Coupure radicale, révolution littéraire qui se fait paradoxalement au nom de la conservation idéologique ; mais c’est justement en jouant subtilement et sans doute inconsciemment sur les deux tableaux que Flaubert parvient à concilier sa haine — littéraire, ce qui ne veut pas dire superficielle — de la manière d’être bourgeoise et son impossibilité d’en franchir réellement les limites.

Il ne faut donc pas s’étonner si dans l’espace de cette nouvelle littérature ainsi tracé, dans ce monde clos où les mots croissent « sans départ, sans terme et sans promesse » (1) l’analogie va sourdement réapparaître ; si, comme il existe un envers des choses va s’affirmer un envers des mots ; entre ces deux faces cachées et presque inavouables du monde et du langage s’instaure une nouvelle grammaire des ressemblances enfouies, une poétique qui étend de plus en plus son système verbal et son pouvoir irrationnel dans les secteurs du monde « positif » qui semblaient le mieux défendus contre les fascinations du Même (2).

Pierre LEPAPE

 

(1) Les Mots et les Choses, page 59. Gallimard, 1966.

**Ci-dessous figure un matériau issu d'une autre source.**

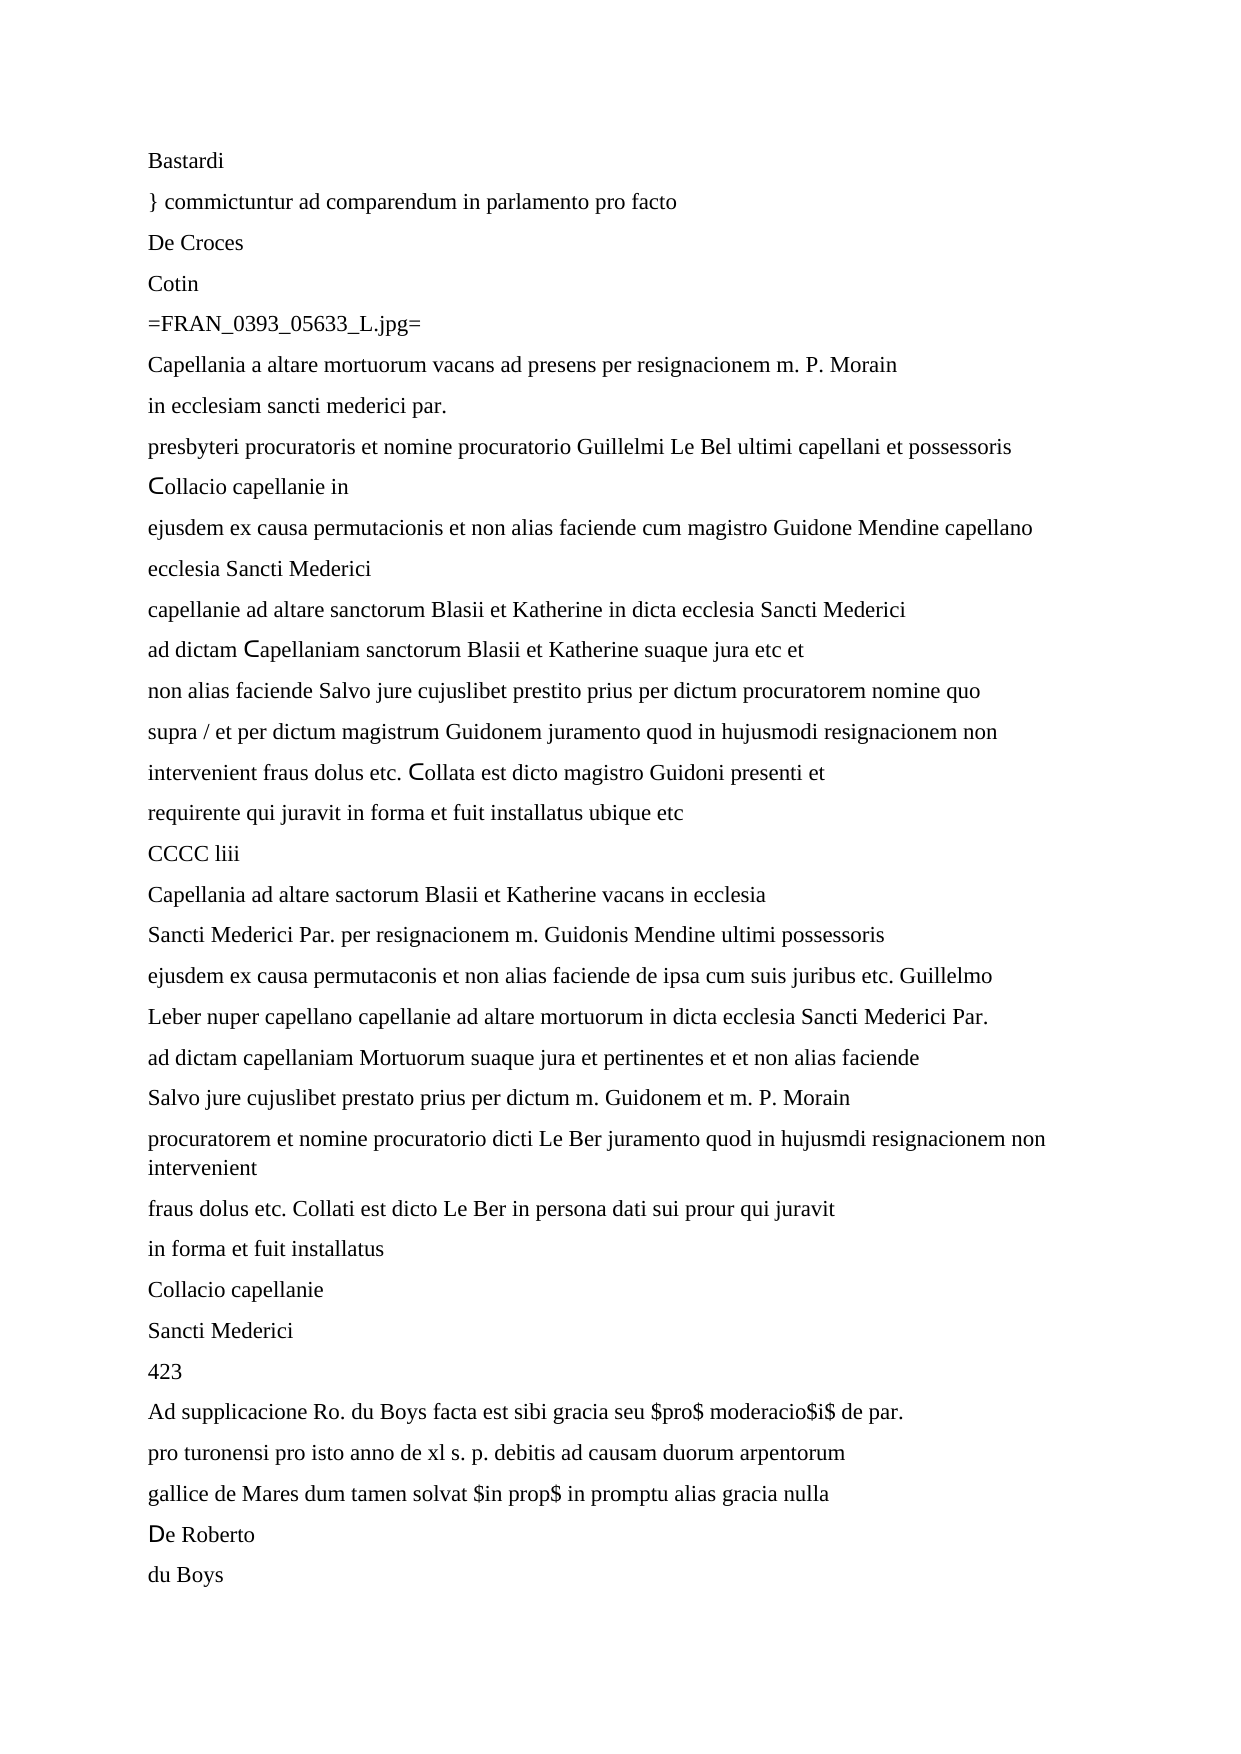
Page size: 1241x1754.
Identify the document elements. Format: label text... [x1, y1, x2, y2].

text ᗞe Roberto [148, 1521, 1093, 1547]
text Bastardi [148, 148, 1093, 174]
text presbyteri procuratoris et nomine procuratorio Guillelmi Le Bel ultimi capellani et possessoris [148, 433, 1093, 459]
text 423 [148, 1358, 1093, 1384]
text Capellania ad altare sactorum Blasii et Katherine vacans in ecclesia [148, 881, 1093, 907]
text ejusdem ex causa permutacionis et non alias faciende cum magistro Guidone Mendine capellano [148, 514, 1093, 541]
text supra / et per dictum magistrum Guidonem juramento quod in hujusmodi resignacionem non [148, 718, 1093, 744]
text fraus dolus etc. Collati est dicto Le Ber in persona dati sui prour qui juravit [148, 1195, 1093, 1221]
text Sancti Mederici [148, 1317, 1093, 1343]
text in forma et fuit installatus [148, 1236, 1093, 1262]
text } commictuntur ad comparendum in parlamento pro facto [148, 188, 1093, 215]
text ᑕollacio capellanie in [148, 473, 1093, 500]
text Sancti Mederici Par. per resignacionem m. Guidonis Mendine ultimi possessoris [148, 921, 1093, 948]
text Leber nuper capellano capellanie ad altare mortuorum in dicta ecclesia Sancti Mederici Par. [148, 1003, 1093, 1029]
text pro turonensi pro isto anno de xl s. p. debitis ad causam duorum arpentorum [148, 1439, 1093, 1466]
text non alias faciende Salvo jure cujuslibet prestito prius per dictum procuratorem nomine quo [148, 677, 1093, 703]
text ejusdem ex causa permutaconis et non alias faciende de ipsa cum suis juribus etc. Guillelmo [148, 962, 1093, 988]
text gallice de Mares dum tamen solvat $in prop$ in promptu alias gracia nulla [148, 1480, 1093, 1506]
text Cotin [148, 270, 1093, 296]
text du Boys [148, 1561, 1093, 1588]
text procuratorem et nomine procuratorio dicti Le Ber juramento quod in hujusmdi resignacionem non intervenient [148, 1125, 1093, 1180]
text capellanie ad altare sanctorum Blasii et Katherine in dicta ecclesia Sancti Mederici [148, 596, 1093, 622]
text intervenient fraus dolus etc. ᑕollata est dicto magistro Guidoni presenti et [148, 758, 1093, 785]
text CCCC liii [148, 840, 1093, 866]
text ad dictam ᑕapellaniam sanctorum Blasii et Katherine suaque jura etc et [148, 636, 1093, 663]
text in ecclesiam sancti mederici par. [148, 392, 1093, 418]
text ecclesia Sancti Mederici [148, 555, 1093, 581]
text De Croces [148, 229, 1093, 255]
text Capellania a altare mortuorum vacans ad presens per resignacionem m. P. Morain [148, 351, 1093, 378]
text Collacio capellanie [148, 1276, 1093, 1303]
text requirente qui juravit in forma et fuit installatus ubique etc [148, 799, 1093, 826]
text ad dictam capellaniam Mortuorum suaque jura et pertinentes et et non alias faciende [148, 1044, 1093, 1070]
text Salvo jure cujuslibet prestato prius per dictum m. Guidonem et m. P. Morain [148, 1084, 1093, 1111]
text =FRAN_0393_05633_L.jpg= [148, 311, 1093, 337]
text Ad supplicacione Ro. du Boys facta est sibi gracia seu $pro$ moderacio$i$ de par. [148, 1398, 1093, 1425]
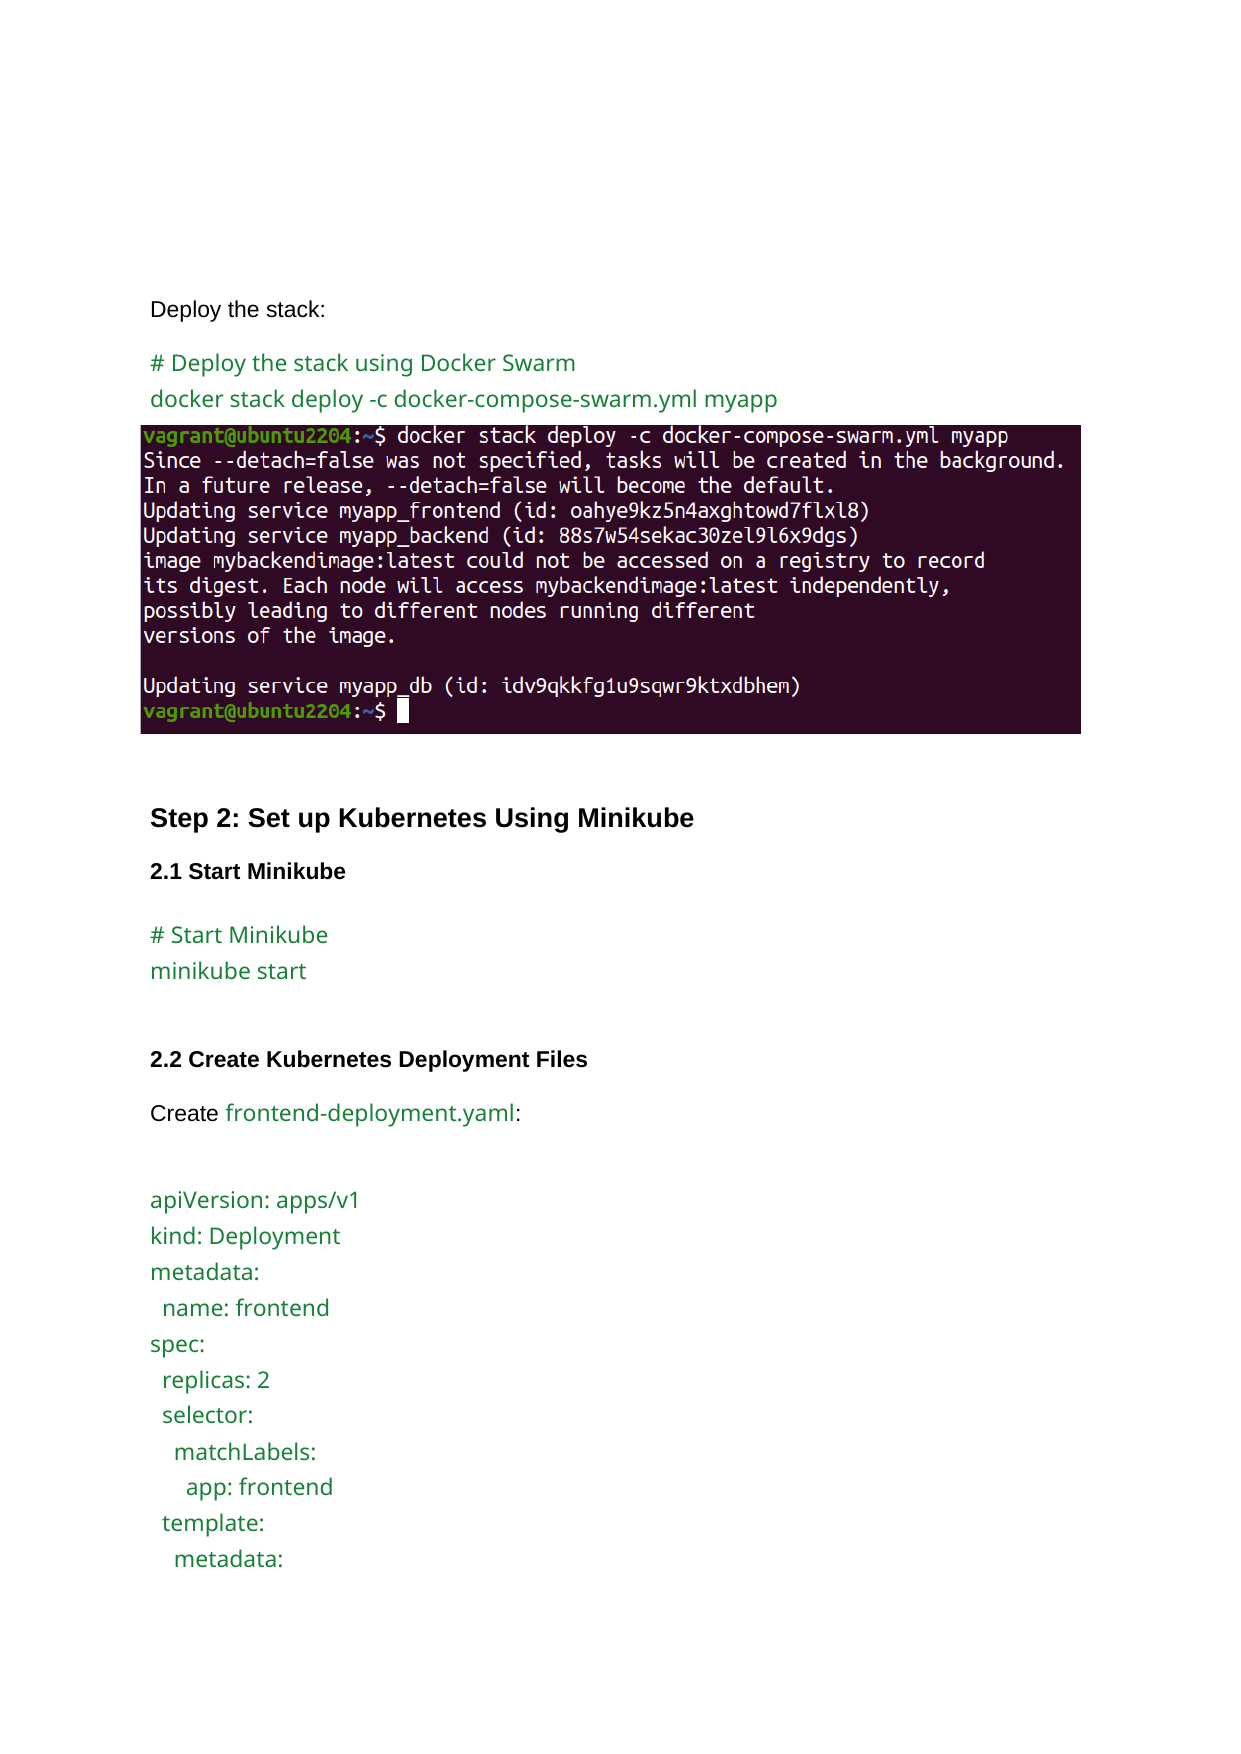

(2) Il aura fallu attendre jusqu’au milieu de ce siècle pour que des chemins longtemps séparés se croisent : celui qui accède au monde physique par le détour de la communication, et celui dont on sait depuis peu que, par le détour de la physique, il accède au monde de la communication. Le procès tout entier de la connaissance humaine assume ainsi le caractère d’un système clos. C’est donc rester encore fidèle à la pensée sauvage que de reconnaître que l’esprit scientifique, sous sa forme la plus moderne, aura contribué, par une rencontre qu’elle seule eût pu prévoir, à légitimer ses principes et à la rétablir dans ses droits. (Lévi-Strauss. La Pensée sauvage, p. 357. Plon, 1962.).